The homeless student often showed up lost because he had missed so much school. The other student, meanwhile, was bored and acting out because I wasn't challenging him enough. These were the extremes, but there was a vast spectrum of needs in between.
As a teacher, I thought some of this was my own failing; I needed to improve my teaching. While true, I also realized that there should be better ways to structure schooling so that a teacher isn't trying to figure out in an hour what every student needs and how to provide it.
I found myself trying to manage distracting behaviors in my class, realizing that my efforts to control the classroom were more about needing students to conform to my expectations so I could cover material. This wasn't necessarily what any given student needed at that moment.
These experiences led me to want to remain in education but to find ways to make it different and better. I taught for two years and had taken the GRE as an undergrad, considering an MBA. I shifted plans toward the end of my second year of teaching and got into a graduate program for an MBA.
While there, I learned about the organization I work for now. I had heard many people discuss how education could and should be different. I felt my organization had a compelling set of concepts and theories for how to transition from the current education system to better versions.

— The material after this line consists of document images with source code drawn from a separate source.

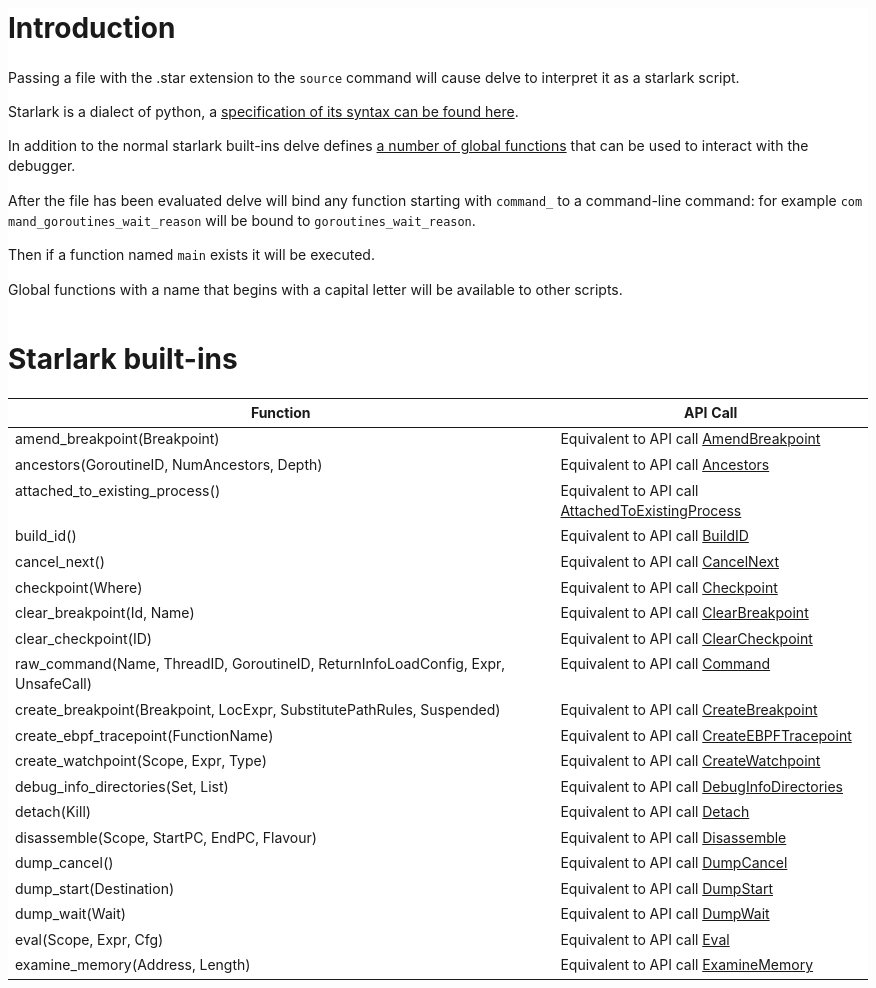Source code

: # Introduction

Passing a file with the .star extension to the `source` command will cause delve to interpret it as a starlark script.

Starlark is a dialect of python, a [specification of its syntax can be found here](https://github.com/google/starlark-go/blob/master/doc/spec.md).

In addition to the normal starlark built-ins delve defines [a number of global functions](#Starlark-built-ins) that can be used to interact with the debugger.

After the file has been evaluated delve will bind any function starting with `command_` to a command-line command: for example `command_goroutines_wait_reason` will be bound to `goroutines_wait_reason`. 

Then if a function named `main` exists it will be executed.

Global functions with a name that begins with a capital letter will be available to other scripts.

# Starlark built-ins


Function | API Call
---------|---------
amend_breakpoint(Breakpoint) | Equivalent to API call [AmendBreakpoint](https://pkg.go.dev/github.com/fansqz/delve/service/rpc2#RPCServer.AmendBreakpoint)
ancestors(GoroutineID, NumAncestors, Depth) | Equivalent to API call [Ancestors](https://pkg.go.dev/github.com/fansqz/delve/service/rpc2#RPCServer.Ancestors)
attached_to_existing_process() | Equivalent to API call [AttachedToExistingProcess](https://pkg.go.dev/github.com/fansqz/delve/service/rpc2#RPCServer.AttachedToExistingProcess)
build_id() | Equivalent to API call [BuildID](https://pkg.go.dev/github.com/fansqz/delve/service/rpc2#RPCServer.BuildID)
cancel_next() | Equivalent to API call [CancelNext](https://pkg.go.dev/github.com/fansqz/delve/service/rpc2#RPCServer.CancelNext)
checkpoint(Where) | Equivalent to API call [Checkpoint](https://pkg.go.dev/github.com/fansqz/delve/service/rpc2#RPCServer.Checkpoint)
clear_breakpoint(Id, Name) | Equivalent to API call [ClearBreakpoint](https://pkg.go.dev/github.com/fansqz/delve/service/rpc2#RPCServer.ClearBreakpoint)
clear_checkpoint(ID) | Equivalent to API call [ClearCheckpoint](https://pkg.go.dev/github.com/fansqz/delve/service/rpc2#RPCServer.ClearCheckpoint)
raw_command(Name, ThreadID, GoroutineID, ReturnInfoLoadConfig, Expr, UnsafeCall) | Equivalent to API call [Command](https://pkg.go.dev/github.com/fansqz/delve/service/rpc2#RPCServer.Command)
create_breakpoint(Breakpoint, LocExpr, SubstitutePathRules, Suspended) | Equivalent to API call [CreateBreakpoint](https://pkg.go.dev/github.com/fansqz/delve/service/rpc2#RPCServer.CreateBreakpoint)
create_ebpf_tracepoint(FunctionName) | Equivalent to API call [CreateEBPFTracepoint](https://pkg.go.dev/github.com/fansqz/delve/service/rpc2#RPCServer.CreateEBPFTracepoint)
create_watchpoint(Scope, Expr, Type) | Equivalent to API call [CreateWatchpoint](https://pkg.go.dev/github.com/fansqz/delve/service/rpc2#RPCServer.CreateWatchpoint)
debug_info_directories(Set, List) | Equivalent to API call [DebugInfoDirectories](https://pkg.go.dev/github.com/fansqz/delve/service/rpc2#RPCServer.DebugInfoDirectories)
detach(Kill) | Equivalent to API call [Detach](https://pkg.go.dev/github.com/fansqz/delve/service/rpc2#RPCServer.Detach)
disassemble(Scope, StartPC, EndPC, Flavour) | Equivalent to API call [Disassemble](https://pkg.go.dev/github.com/fansqz/delve/service/rpc2#RPCServer.Disassemble)
dump_cancel() | Equivalent to API call [DumpCancel](https://pkg.go.dev/github.com/fansqz/delve/service/rpc2#RPCServer.DumpCancel)
dump_start(Destination) | Equivalent to API call [DumpStart](https://pkg.go.dev/github.com/fansqz/delve/service/rpc2#RPCServer.DumpStart)
dump_wait(Wait) | Equivalent to API call [DumpWait](https://pkg.go.dev/github.com/fansqz/delve/service/rpc2#RPCServer.DumpWait)
eval(Scope, Expr, Cfg) | Equivalent to API call [Eval](https://pkg.go.dev/github.com/fansqz/delve/service/rpc2#RPCServer.Eval)
examine_memory(Address, Length) | Equivalent to API call [ExamineMemory](https://pkg.go.dev/github.com/fansqz/delve/service/rpc2#RPCServer.ExamineMemory)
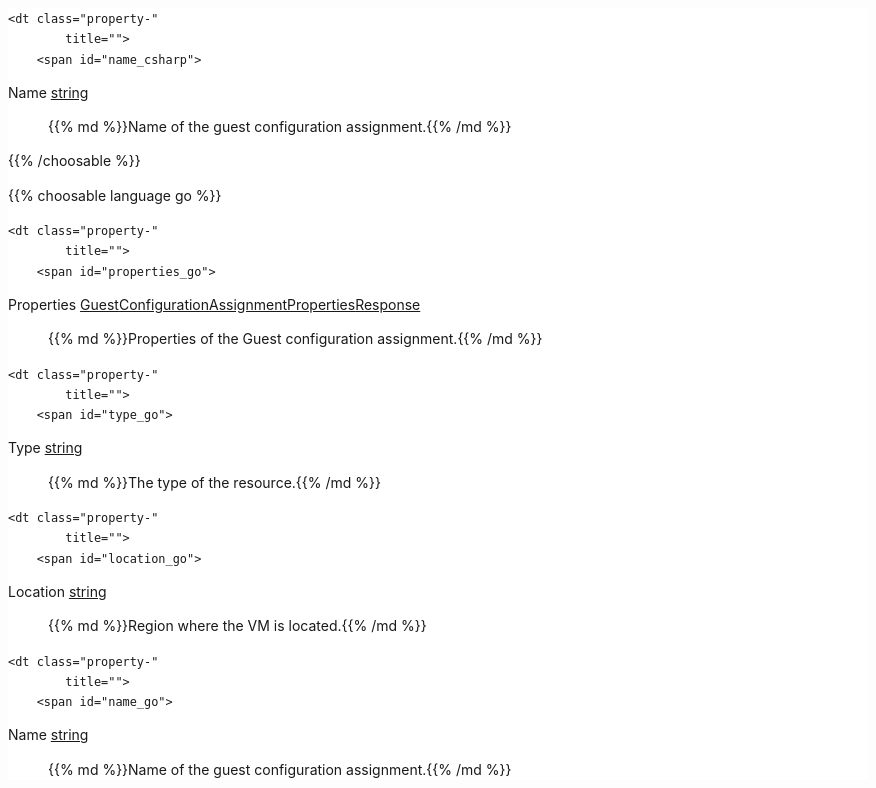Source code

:     <dt class="property-"
            title="">
        <span id="name_csharp">
<a href="#name_csharp" style="color: inherit; text-decoration: inherit;">Name</a>
</span> 
        <span class="property-indicator"></span>
        <span class="property-type"><a href="https://docs.microsoft.com/en-us/dotnet/csharp/language-reference/builtin-types/built-in-types">string</a></span>
    </dt>
    <dd>{{% md %}}Name of the guest configuration assignment.{{% /md %}}</dd>

</dl>
{{% /choosable %}}


{{% choosable language go %}}
<dl class="resources-properties">

    <dt class="property-"
            title="">
        <span id="properties_go">
<a href="#properties_go" style="color: inherit; text-decoration: inherit;">Properties</a>
</span> 
        <span class="property-indicator"></span>
        <span class="property-type"><a href="#guestconfigurationassignmentpropertiesresponse">Guest<wbr>Configuration<wbr>Assignment<wbr>Properties<wbr>Response</a></span>
    </dt>
    <dd>{{% md %}}Properties of the Guest configuration assignment.{{% /md %}}</dd>

    <dt class="property-"
            title="">
        <span id="type_go">
<a href="#type_go" style="color: inherit; text-decoration: inherit;">Type</a>
</span> 
        <span class="property-indicator"></span>
        <span class="property-type"><a href="https://golang.org/pkg/builtin/#string">string</a></span>
    </dt>
    <dd>{{% md %}}The type of the resource.{{% /md %}}</dd>

    <dt class="property-"
            title="">
        <span id="location_go">
<a href="#location_go" style="color: inherit; text-decoration: inherit;">Location</a>
</span> 
        <span class="property-indicator"></span>
        <span class="property-type"><a href="https://golang.org/pkg/builtin/#string">string</a></span>
    </dt>
    <dd>{{% md %}}Region where the VM is located.{{% /md %}}</dd>

    <dt class="property-"
            title="">
        <span id="name_go">
<a href="#name_go" style="color: inherit; text-decoration: inherit;">Name</a>
</span> 
        <span class="property-indicator"></span>
        <span class="property-type"><a href="https://golang.org/pkg/builtin/#string">string</a></span>
    </dt>
    <dd>{{% md %}}Name of the guest configuration assignment.{{% /md %}}</dd>
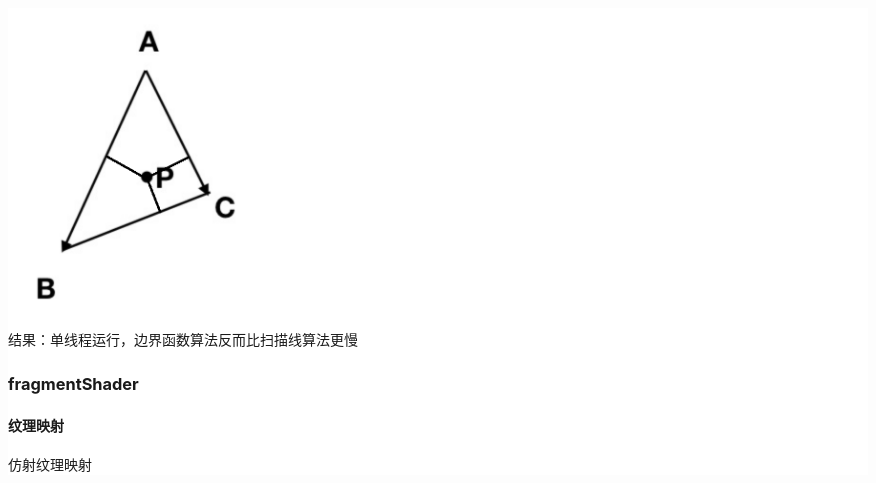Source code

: <img src="img/重心坐标.png" width=30%>

结果：单线程运行，边界函数算法反而比扫描线算法更慢



### fragmentShader

#### 纹理映射

仿射纹理映射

Our organization was founded by Clayton Christensen, a Harvard professor who studied how innovation plays out across various sectors. If you've heard the term "disruptive innovation," it has come to mean many things to different people, but he coined the term. His theories on innovation were profoundly insightful for understanding how to move the needle on big problems in education, healthcare, and global prosperity, and how to create systems change.
After my graduate program, a job opened up at the institute. I applied and have been there ever since, about ten years now. I am a senior research fellow at the Clayton Christensen Institute for Disruptive Innovation.
We are a nonprofit 501(c)(3) organization, a nonpartisan think tank. Our work involves tackling significant global problems through research and then disseminating that research. We aim to inform leaders in various fields, helping them solve complex issues and advance their respective sectors.